Les études de Marr sont aussi au centre de l’analyse d’Ekaterina Velmezova, également de l’université de Lausanne, qui discute le traitement du cas de l’estonien par le linguiste marxiste. Notamment, selon une vision où la parenté des langues est mise de côté au profit des contacts et des conditions de vie socio-économiques, Marr affirme avoir trouvé une parenté entre l’estonien et des langues aussi éloignées (en termes de parenté) que l’arménien, le géorgien ou le basque. Ces exemples lui servent notamment à illustrer ses lois sémantiques.
L’article d’Elena Simonato, de l’université de Lausanne, poursuit le thème du dialogue entre les linguistes soviétiques et occidentaux, en s’intéressant à la réception du Cours de linguistique générale de Saussure en URSS, ouvrage déjà connu dans l’Union une décennie avant 1933, date de sa parution soviétique officielle. E. Simonato explore le contexte des années 1920 et 1930, où des chercheurs tels que Polivanov et Jakovlev développent l’approche qu’ils nomment «sociolinguistique»
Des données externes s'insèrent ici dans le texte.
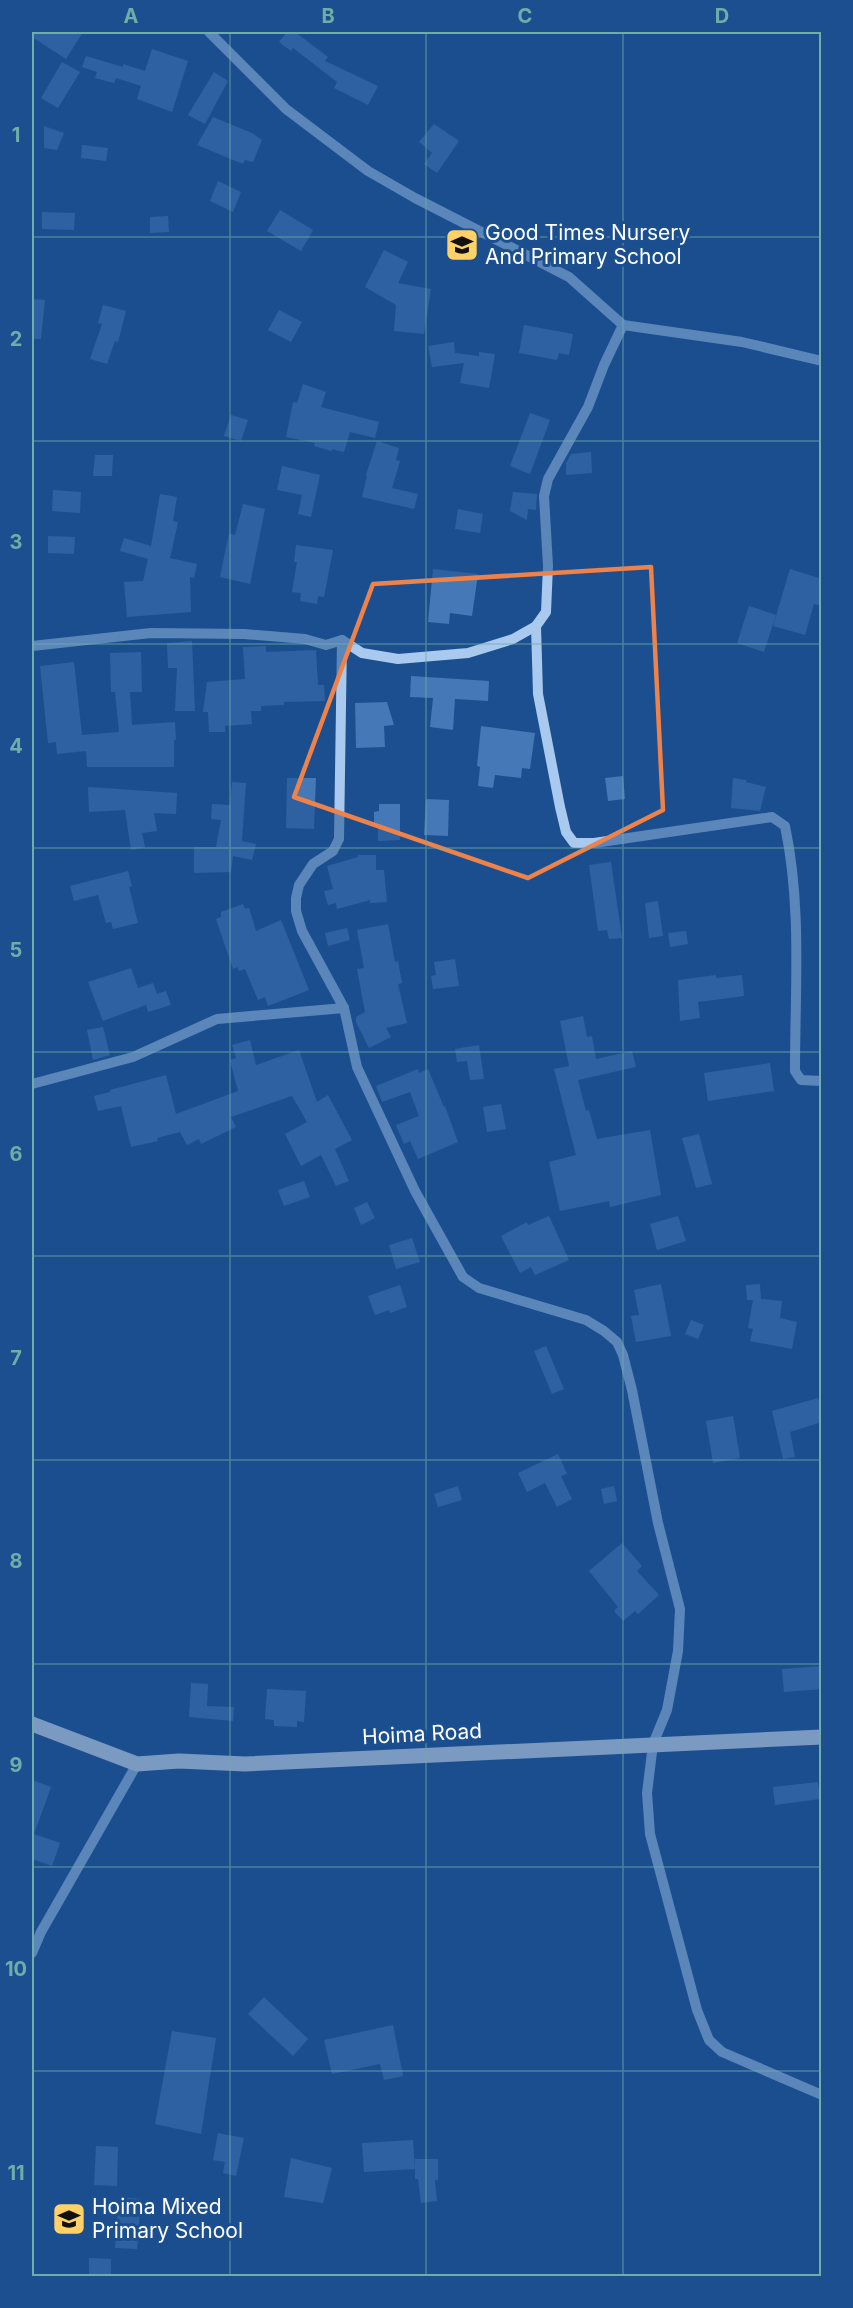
<svg xmlns="http://www.w3.org/2000/svg" width="853" height="2308" viewBox="0 0 853 2308" font-family="Inter,sans-serif">
	<style>
		.building { fill: #4478b7 }
		.lines { fill: none; stroke-linecap: round; stroke-linejoin: round }
		.minor { stroke: #a9c9ee; stroke-width: 10 }
		.major { stroke: #f0f6ff; stroke-width: 15 }
		.marked { fill: none; stroke: #ee8249; stroke-width: 4.5; stroke-linejoin: round }
		.grid { fill: none; stroke: #6fada8; stroke-width: 1.5; stroke-opacity: 0.55 }
		.labels { text-anchor: middle; stroke-width: 6; stroke-linejoin: round; paint-order: stroke }
		.poi-label { font-size: 21px; fill: #fff; stroke: #1b4f8f; text-anchor: start }
		.street-label { font-size: 21px; fill: #fff; stroke: #1b4f8f }
		.neatline { fill: none; stroke: #6fada8; stroke-width: 2 }
		.grid-label { font-size: 20px; text-anchor: middle; font-weight: bold; fill: #6fada8 }
	</style>
	<rect width="100%" height="100%" fill="#1b4f8f"/>
	<!-- building -->
	<g class="building">
		<path d="M 32,32 L 83,32 L 66,59 L 32,37 Z"/>
		<path d="M 287,32 L 295,32 L 328,57 L 325,61 L 378,86 L 368,105 L 334,88 L 337,82 L 293,48 L 291,51 L 279,42 Z"/>
		<path d="M 152,49 L 188,61 L 172,112 L 137,99 L 141,86 L 116,78 L 114,83 L 95,78 L 97,72 L 82,67 L 86,56 L 123,67 L 123,64 L 145,71 Z"/>
		<path d="M 62,62 L 80,72 L 58,108 L 41,98 Z"/>
		<path d="M 214,72 L 228,81 L 205,124 L 188,115 Z"/>
		<path d="M 213,117 L 252,133 L 262,140 L 253,162 L 245,160 L 243,164 L 197,145 Z"/>
		<path d="M 434,124 L 459,141 L 437,173 L 424,164 L 432,153 L 419,142 Z"/>
		<path d="M 44,126 L 64,133 L 57,150 L 44,148 Z"/>
		<path d="M 82,145 L 108,148 L 106,161 L 81,158 Z"/>
		<path d="M 218,181 L 241,192 L 233,212 L 210,201 Z"/>
		<path d="M 280,210 L 313,230 L 301,251 L 267,231 Z"/>
		<path d="M 42,212 L 75,213 L 74,230 L 42,229 Z"/>
		<path d="M 168,216 L 169,232 L 150,233 L 150,217 Z"/>
		<path d="M 384,250 L 408,262 L 398,283 L 431,289 L 424,334 L 394,331 L 396,305 L 365,287 Z"/>
		<path d="M 32,299 L 45,300 L 41,339 L 32,339 Z"/>
		<path d="M 103,305 L 126,311 L 118,342 L 115,341 L 107,364 L 90,359 L 102,324 L 98,323 Z"/>
		<path d="M 279,310 L 302,322 L 291,342 L 268,330 Z"/>
		<path d="M 524,325 L 573,334 L 569,355 L 559,353 L 557,360 L 519,353 Z"/>
		<path d="M 454,342 L 455,353 L 479,356 L 479,352 L 495,354 L 489,388 L 460,383 L 464,363 L 432,367 L 428,346 Z"/>
		<path d="M 303,384 L 326,392 L 321,407 L 379,422 L 375,438 L 350,432 L 344,452 L 332,449 L 332,451 L 314,446 L 315,443 L 286,437 L 293,402 L 297,403 Z"/>
		<path d="M 530,413 L 550,420 L 530,474 L 510,466 Z"/>
		<path d="M 231,415 L 248,420 L 241,441 L 224,436 Z"/>
		<path d="M 377,441 L 399,448 L 396,460 L 400,461 L 392,488 L 418,494 L 414,509 L 362,497 L 367,476 L 366,475 Z"/>
		<path d="M 591,452 L 592,473 L 566,475 L 566,463 L 571,454 Z"/>
		<path d="M 95,455 L 113,455 L 112,476 L 93,476 Z"/>
		<path d="M 282,466 L 320,475 L 311,517 L 298,514 L 302,495 L 277,490 Z"/>
		<path d="M 53,490 L 81,492 L 80,513 L 52,511 Z"/>
		<path d="M 513,492 L 537,494 L 536,510 L 528,509 L 527,520 L 510,511 Z"/>
		<path d="M 160,494 L 177,497 L 173,521 L 178,522 L 170,558 L 197,564 L 194,578 L 190,577 L 191,612 L 127,617 L 124,582 L 143,581 L 148,559 L 120,551 L 124,538 L 151,546 Z"/>
		<path d="M 243,504 L 265,509 L 250,584 L 220,577 L 229,533 L 235,535 Z"/>
		<path d="M 458,509 L 483,514 L 480,533 L 455,529 Z"/>
		<path d="M 48,536 L 75,537 L 74,554 L 48,553 Z"/>
		<path d="M 296,545 L 333,550 L 324,597 L 318,596 L 317,604 L 300,601 L 301,593 L 292,592 L 297,562 L 294,562 Z"/>
		<path d="M 433,569 L 478,574 L 472,616 L 450,613 L 449,624 L 428,622 Z"/>
		<path d="M 790,569 L 822,579 L 822,606 L 814,604 L 805,635 L 773,626 Z"/>
		<path d="M 749,606 L 776,615 L 764,652 L 737,643 Z"/>
		<path d="M 192,641 L 195,711 L 175,711 L 177,668 L 168,668 L 167,643 Z"/>
		<path d="M 266,646 L 266,652 L 316,650 L 318,685 L 324,685 L 325,701 L 284,702 L 284,705 L 261,706 L 261,711 L 251,711 L 252,724 L 225,726 L 225,732 L 209,732 L 208,712 L 203,712 L 207,682 L 245,679 L 243,647 Z"/>
		<path d="M 141,652 L 142,692 L 130,692 L 132,725 L 175,722 L 176,740 L 174,740 L 174,767 L 87,767 L 86,751 L 57,754 L 56,742 L 48,743 L 40,666 L 74,662 L 82,735 L 119,732 L 115,692 L 111,692 L 110,653 Z"/>
		<path d="M 411,676 L 489,681 L 488,701 L 455,699 L 453,730 L 430,727 L 433,698 L 410,697 Z"/>
		<path d="M 387,702 L 394,725 L 384,726 L 385,747 L 356,748 L 355,703 Z"/>
		<path d="M 481,726 L 535,733 L 530,769 L 522,768 L 521,778 L 495,775 L 493,788 L 478,786 L 480,767 L 477,766 Z"/>
		<path d="M 623,776 L 625,799 L 608,801 L 605,778 Z"/>
		<path d="M 287,778 L 316,778 L 314,829 L 286,828 Z"/>
		<path d="M 733,778 L 746,780 L 746,782 L 766,787 L 760,811 L 731,808 Z"/>
		<path d="M 232,782 L 246,783 L 242,841 L 256,844 L 252,860 L 233,856 L 231,872 L 194,873 L 194,847 L 216,847 L 221,820 L 211,819 L 212,804 L 230,805 Z"/>
		<path d="M 88,787 L 177,793 L 176,814 L 154,813 L 157,831 L 142,833 L 145,847 L 131,850 L 125,810 L 89,812 Z"/>
		<path d="M 426,799 L 449,800 L 448,836 L 424,835 Z"/>
		<path d="M 379,804 L 400,804 L 400,840 L 378,841 L 378,826 L 374,826 L 374,812 L 379,811 Z"/>
		<path d="M 358,855 L 376,855 L 376,870 L 384,870 L 387,902 L 370,903 L 370,900 L 337,909 L 336,903 L 328,905 L 324,891 L 333,889 L 327,866 L 358,857 Z"/>
		<path d="M 611,862 L 622,938 L 609,939 L 607,930 L 598,931 L 589,865 Z"/>
		<path d="M 128,871 L 132,886 L 129,887 L 138,923 L 113,929 L 111,922 L 106,923 L 98,895 L 74,901 L 70,886 Z"/>
		<path d="M 658,901 L 663,936 L 649,938 L 645,903 Z"/>
		<path d="M 243,904 L 245,909 L 249,908 L 256,931 L 281,920 L 309,990 L 268,1006 L 265,997 L 258,1000 L 245,969 L 239,971 L 237,967 L 233,969 L 216,919 L 221,917 L 221,912 Z"/>
		<path d="M 388,924 L 395,962 L 398,961 L 402,983 L 398,984 L 407,1023 L 386,1028 L 391,1037 L 369,1048 L 356,1022 L 356,1017 L 365,1012 L 357,969 L 364,968 L 357,930 Z"/>
		<path d="M 347,928 L 350,940 L 328,946 L 325,933 Z"/>
		<path d="M 686,931 L 688,944 L 670,947 L 668,933 Z"/>
		<path d="M 455,959 L 459,986 L 433,989 L 431,976 L 436,975 L 434,962 Z"/>
		<path d="M 131,968 L 138,988 L 153,983 L 157,994 L 166,991 L 171,1005 L 148,1012 L 146,1005 L 103,1021 L 88,982 Z"/>
		<path d="M 716,975 L 716,978 L 742,975 L 744,996 L 698,1002 L 700,1018 L 680,1021 L 678,980 Z"/>
		<path d="M 583,1016 L 587,1037 L 592,1036 L 596,1059 L 632,1051 L 636,1067 L 578,1080 L 586,1111 L 589,1110 L 597,1139 L 650,1130 L 661,1195 L 610,1207 L 609,1201 L 560,1211 L 549,1162 L 576,1155 L 554,1069 L 569,1066 L 560,1021 Z"/>
		<path d="M 103,1027 L 110,1055 L 93,1060 L 87,1030 Z"/>
		<path d="M 250,1040 L 256,1065 L 299,1050 L 317,1102 L 328,1095 L 352,1140 L 335,1149 L 349,1181 L 336,1186 L 321,1155 L 301,1166 L 285,1134 L 307,1122 L 292,1096 L 231,1117 L 236,1127 L 201,1144 L 199,1139 L 187,1145 L 180,1132 L 157,1138 L 158,1141 L 131,1147 L 121,1106 L 98,1111 L 94,1096 L 110,1092 L 110,1090 L 166,1075 L 176,1114 L 238,1091 L 230,1060 L 236,1058 L 232,1045 Z"/>
		<path d="M 479,1045 L 484,1079 L 470,1080 L 467,1061 L 457,1062 L 455,1049 Z"/>
		<path d="M 770,1063 L 774,1091 L 708,1101 L 704,1073 Z"/>
		<path d="M 418,1069 L 419,1073 L 428,1069 L 444,1107 L 445,1106 L 458,1142 L 418,1159 L 410,1141 L 404,1144 L 396,1125 L 419,1116 L 410,1092 L 382,1102 L 376,1086 Z"/>
		<path d="M 501,1104 L 506,1129 L 487,1132 L 483,1107 Z"/>
		<path d="M 699,1134 L 712,1184 L 696,1188 L 682,1138 Z"/>
		<path d="M 304,1181 L 310,1197 L 284,1206 L 278,1190 Z"/>
		<path d="M 367,1202 L 375,1218 L 361,1225 L 354,1208 Z"/>
		<path d="M 549,1216 L 569,1260 L 535,1275 L 531,1267 L 520,1273 L 501,1236 L 527,1222 L 528,1225 Z"/>
		<path d="M 678,1216 L 686,1241 L 657,1250 L 650,1224 Z"/>
		<path d="M 412,1238 L 420,1262 L 396,1269 L 389,1245 Z"/>
		<path d="M 661,1284 L 671,1336 L 636,1342 L 631,1316 L 639,1315 L 634,1290 Z"/>
		<path d="M 760,1284 L 761,1299 L 782,1301 L 780,1318 L 797,1322 L 792,1349 L 750,1341 L 753,1329 L 748,1328 L 753,1300 L 747,1300 L 746,1285 Z"/>
		<path d="M 400,1285 L 407,1307 L 390,1313 L 389,1310 L 375,1315 L 368,1296 Z"/>
		<path d="M 691,1320 L 704,1325 L 698,1339 L 685,1334 Z"/>
		<path d="M 546,1346 L 564,1389 L 552,1394 L 534,1351 Z"/>
		<path d="M 818,1398 L 822,1407 L 822,1422 L 790,1432 L 795,1457 L 783,1459 L 772,1411 Z"/>
		<path d="M 733,1416 L 740,1458 L 713,1463 L 706,1421 Z"/>
		<path d="M 558,1454 L 567,1474 L 561,1476 L 572,1499 L 557,1507 L 545,1483 L 527,1492 L 518,1473 Z"/>
		<path d="M 458,1486 L 462,1500 L 438,1507 L 434,1494 Z"/>
		<path d="M 614,1486 L 617,1501 L 604,1504 L 601,1489 Z"/>
		<path d="M 622,1543 L 642,1566 L 637,1571 L 659,1595 L 638,1614 L 635,1611 L 623,1621 L 614,1611 L 618,1607 L 589,1571 Z"/>
		<path d="M 822,1666 L 822,1689 L 784,1692 L 782,1669 Z"/>
		<path d="M 191,1683 L 208,1684 L 207,1706 L 234,1707 L 233,1721 L 189,1717 Z"/>
		<path d="M 267,1689 L 306,1691 L 304,1722 L 297,1721 L 297,1727 L 274,1726 L 274,1720 L 265,1719 Z"/>
		<path d="M 32,1780 L 51,1787 L 34,1834 L 60,1843 L 52,1866 L 32,1859 Z"/>
		<path d="M 818,1782 L 820,1799 L 775,1805 L 773,1787 Z"/>
		<path d="M 264,1997 L 308,2039 L 293,2056 L 248,2014 Z"/>
		<path d="M 393,2025 L 403,2076 L 384,2080 L 380,2064 L 332,2074 L 324,2040 Z"/>
		<path d="M 172,2031 L 216,2038 L 201,2134 L 155,2124 Z"/>
		<path d="M 218,2133 L 244,2138 L 236,2176 L 223,2173 L 225,2162 L 213,2160 Z"/>
		<path d="M 413,2140 L 415,2169 L 364,2172 L 362,2143 Z"/>
		<path d="M 96,2146 L 118,2147 L 117,2186 L 94,2185 Z"/>
		<path d="M 291,2158 L 332,2168 L 323,2203 L 284,2197 Z"/>
		<path d="M 415,2159 L 438,2159 L 438,2180 L 435,2180 L 437,2201 L 421,2203 L 418,2179 L 415,2179 Z"/>
		<path d="M 119,2197 L 141,2199 L 137,2249 L 115,2248 Z"/>
		<path d="M 89,2258 L 111,2259 L 111,2277 L 89,2277 Z"/>
	</g>
	<g class="lines">
		<!-- minor -->
		<g class="minor">
			<path d="M 209,32 L 286,109 L 368,171 L 415,198 L 569,277 L 623,325 L 742,342 L 822,361"/>
			<path d="M 536,626 L 538,694 L 560,807 L 566,832 L 574,843 L 594,843 L 772,817 L 785,826 C 802,907 795,989 795,1071 L 801,1080 L 822,1081"/>
			<path d="M 342,640 L 339,839 L 333,851 L 313,864 L 299,885 L 296,898 L 296,911 L 302,931 L 344,1008 L 357,1067 L 415,1191 L 463,1277 L 479,1288 L 586,1320 L 604,1331 L 617,1342 L 623,1355 L 632,1390 L 658,1523 L 680,1609 L 678,1651 L 667,1710 L 653,1744 L 647,1793 L 650,1834 L 697,2010 L 709,2040 L 722,2052 L 822,2095"/>
			<path d="M 32,646 L 151,633 L 244,634 L 305,639 L 326,645 L 342,640 L 362,653 L 398,659 L 468,653 L 513,639 L 536,626 L 546,612 L 548,566 L 544,496 L 548,479 L 588,407 L 604,365 L 623,325"/>
			<path d="M 32,1084 L 133,1057 L 217,1019 L 344,1008"/>
			<path d="M 32,1953 L 41,1932 L 137,1764"/>
		</g>
		<!-- major -->
		<path class="major" d="M 32,1724 L 137,1764 L 179,1761 L 245,1764 L 822,1737"/>
	</g>
	<!-- marked area -->
	<path d="M0 0H853V2308H0ZM 651,567 L 663,810 L 528,878 L 294,797 L 373,584 Z" fill="#1b4f8f" fill-opacity=".55" fill-rule="evenodd"/>
	<path class="marked" d="M 651,567 L 663,810 L 528,878 L 294,797 L 373,584 Z"/>
	<!-- grid -->
	<path class="grid" d="M 230,32 L 230,2276M 426,32 L 426,2276M 623,32 L 623,2276M 32,237 L 822,237M 32,441 L 822,441M 32,644 L 822,644M 32,848 L 822,848M 32,1052 L 822,1052M 32,1256 L 822,1256M 32,1460 L 822,1460M 32,1664 L 822,1664M 32,1867 L 822,1867M 32,2071 L 822,2071"/>
	<!-- icons -->
	<defs>
		<symbol id="school-square" viewBox="-11 -11 22 22"><rect x="-9" y="-9" width="18" height="18" rx="4" fill="#ffd166" stroke="#1b4f8f"/><path d="M0-5L7-2L0 1L-7-2ZM-4 1L0 2.5L4 1V4Q0 6-4 4Z" fill="#111"/></symbol>
	</defs>
	<g fill-rule="evenodd">
		<use href="#school-square" x="443" y="226" width="38" height="38"/>
		<use href="#school-square" x="50" y="2200" width="38" height="38"/>
	</g>
	<g class="labels">
		<!-- poi labels -->
		<g class="poi-label">
			<text x="485" y="240">Good Times Nursery<tspan x="485" dy="24">And Primary School</tspan></text>
			<text x="92" y="2214">Hoima Mixed<tspan x="92" dy="24">Primary School</tspan></text>
		</g>
		<!-- street labels -->
		<g class="street-label">
			<text transform="translate(422 1734) rotate(-3)" y="7">Hoima Road</text>
		</g>
	</g>
	<!-- border -->
	<rect width="853" height="2308" fill="none" stroke="#1b4f8f" stroke-width="66"/>
	<rect x="33" y="33" width="787" height="2242" class="neatline"/>
	<g class="grid-label">
		<text x="131" y="23">A</text>
		<text x="328" y="23">B</text>
		<text x="525" y="23">C</text>
		<text x="722" y="23">D</text>
		<text x="16" y="142">1</text>
		<text x="16" y="346">2</text>
		<text x="16" y="549">3</text>
		<text x="16" y="753">4</text>
		<text x="16" y="957">5</text>
		<text x="16" y="1161">6</text>
		<text x="16" y="1365">7</text>
		<text x="16" y="1568">8</text>
		<text x="16" y="1772">9</text>
		<text x="16" y="1976">10</text>
		<text x="16" y="2180">11</text>
	</g>
</svg>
(cоциально-лингвиcтичеcкая) ou « linguistique sociale » (cоциальная лингвиcтика), ou encore, en particulier, « phonologie sociale » (cоциальная фонология), terme utilisé par Strelkov. Développant les idées de Baudouin de Courtenay et de Ščerba, ils aspirent à élaborer une phonologie appliquée qui pourrait notamment leur servir pour ce qu’ils appellent «l’édification linguistique» des langues turques. Dans ce contexte, tout en saluant une approche moins biologique et plus sociale de la langue chez Saussure, ils critiquent chez lui un « sociologisme abstrait » (p. 404).
Par ailleurs, la critique principale concerne l’absence d’une conception claire du phonème : ce qui leur aurait permis d’élaborer des alphabets de type phonologique. Simonato suggère en guise de conclusion qu’une synthèse entre les deux approches a été accomplie par l’école de Troubetzkoy. Ces contributions concernant le dialogue entre différentes traditions linguistiques nationales révèlent encore une fois la pluralité des vues de ce que sont la langue et la linguistique. En outre, elles démontrent davantage comment le développement des idées linguistiques est conditionné par les contextes sociopolitiques de leur émergence et réception.
Une série d’articles est dédiée à l’héritage de Bakhtine. Ljudmila Gogotišvili (1954-2018), de Moscou, dans son article en russe propose un survol critique des différentes interprétations du terme de « polyphonie » de Bakhtine, ainsi que des notions apparentées de « dialogisme » et de « double voix ». Elle fait également une comparaison entre le terme de « parole à double voix » (двуголоcое cлово) de Bakhtine et l’analyse de discours par P. Sériot. Ainsi, dans les deux cas, il s’agit de discerner plusieurs voix dans un extrait qui formellement n’a pas les traits d’un dialogue ou de parole rapportée. Cependant, pour Bakhtine c’est la voix de l’auteur de l’énoncé qui domine (par exemple, dans l’ironie) ; tandis que dans la théorie du discours telle que proposée par Sériot pour l’analyse du discours soviétique, c’est le présupposé, le discours de l’autre invisible qui domine. L. Gogotišvili convient que ces deux options sont complémentaires. Quant à la polyphonie, selon son interprétation de Bakhtine, c’est un type de situation où différentes voix se trouvent en alternance dans la position dominante.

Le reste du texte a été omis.